Imperfect, and frequentative; denoting his habitual attire.

Purple (πορφύραν)

Originally the purple fish from which the color was obtained, and thence applied to the color itself. Several kinds of these were found in the Mediterranean. The color was contained in a vein about the neck. Under the term purple the ancients included three distinct colors: 1. A deep violet, with a black or dusky tinge; the color meant by Homer in describing an ocean wave: “As when the great sea grows purple with dumb swell” (“Iliad,” xiv., 16). 2. Deep scarlet or crimson - the Tyrian purple. 3. The deep blue of the Mediterranean. The dye was permanent. Alexander is said by Plutarch to have found in the royal palace at Susa garments which preserved their freshness of color though they had been laid up for nearly two hundred years; and Mr. St. John (“Manners and Customs of Ancient Greece”) relates that a small pot of the dye was discovered at Pompeii which had preserved the tone and richness attributed to the Tyrian purple. This fixedness of color is alluded to in Isa 1:18 - though your sins were as scarlet, the term being rendered in the Septuagint φοινικοῦν, which, with its kindred words, denoted darker shades of red. A full and interesting description of the purple may be found in J. A. St. John's “Manners and Customs of Ancient Greece,” iii., 224: sq.

Fine linen (βύσσον)

■ Brief 1
Duplicate the shape change entries from their start through the line containing "black circle: moved 2 px right, 4 px up", leaving out the pictures.

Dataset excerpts
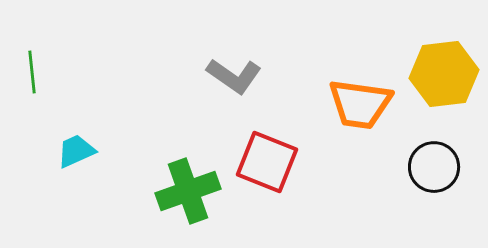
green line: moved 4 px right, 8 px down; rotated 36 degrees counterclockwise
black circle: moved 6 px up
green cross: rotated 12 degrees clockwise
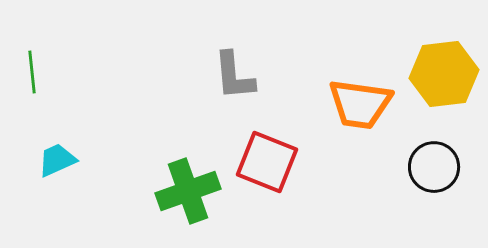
gray L-shape: rotated 50 degrees clockwise
cyan trapezoid: moved 19 px left, 9 px down
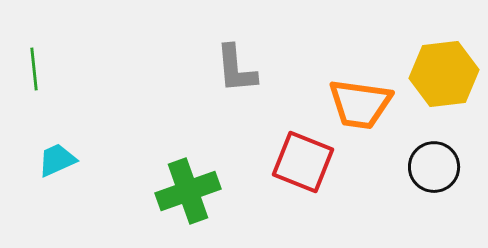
green line: moved 2 px right, 3 px up
gray L-shape: moved 2 px right, 7 px up
red square: moved 36 px right
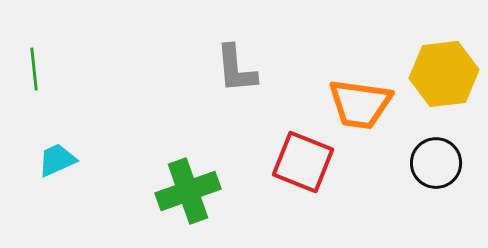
black circle: moved 2 px right, 4 px up
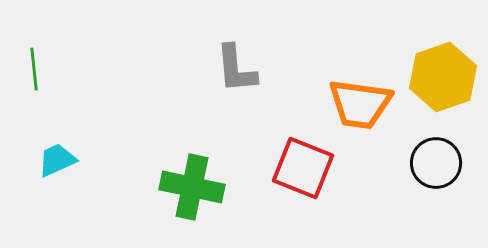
yellow hexagon: moved 1 px left, 3 px down; rotated 12 degrees counterclockwise
red square: moved 6 px down
green cross: moved 4 px right, 4 px up; rotated 32 degrees clockwise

■ Brief 2
Pick up the passage on the Greek word for purple after its last line and continue it.

■ Written answer 1
green line: moved 4 px right, 8 px down; rotated 36 degrees counterclockwise
black circle: moved 6 px up
green cross: rotated 12 degrees clockwise
gray L-shape: rotated 50 degrees clockwise
cyan trapezoid: moved 19 px left, 9 px down
green line: moved 2 px right, 3 px up
gray L-shape: moved 2 px right, 7 px up
red square: moved 36 px right
black circle: moved 2 px right, 4 px up

■ Written answer 2
Byssus. A yellowish flax, and the linen made from it. Herodotus says it was used for enveloping mummies (ii., 86), a statement confirmed by microscopic examinations. He also speaks of it as a bandage for a wound (vii., 181). It is the word used by the Septuagint for linen (Exodus 25:4; 28:5; 35:6, etc.). Some of the Egyptian linen was so fine that it was called woven air. Sir Gardner Wilkinson says that some in his possession was, to the touch, comparable to silk, and not inferior in texture to the finest cambric. It was often as transparent as lawn, a fact illustrated by the painted sculptures, where the entire form is often made distinctly visible through the outer garment. Later Greek writers used the word for cotton and for silk. See Wilkinson's “Ancient Egyptians,” first series, iii., 114 sq., and Rawlinson's “History of Ancient Egypt,” i., 4:87, 512. A yellow byssus was used by the Greeks, the material for which grew around Elis, and which was enormously costly. See Aeschylus, “Persae,” 127.

Fared sumptuously (εὐφραινόμενος λαμπρῶς)

Lit., making merry in splendor. Compare Luk 15:23, Luk 15:24, Luk 15:29, Luk 15:32. Wyc., he ate, each day, shiningly.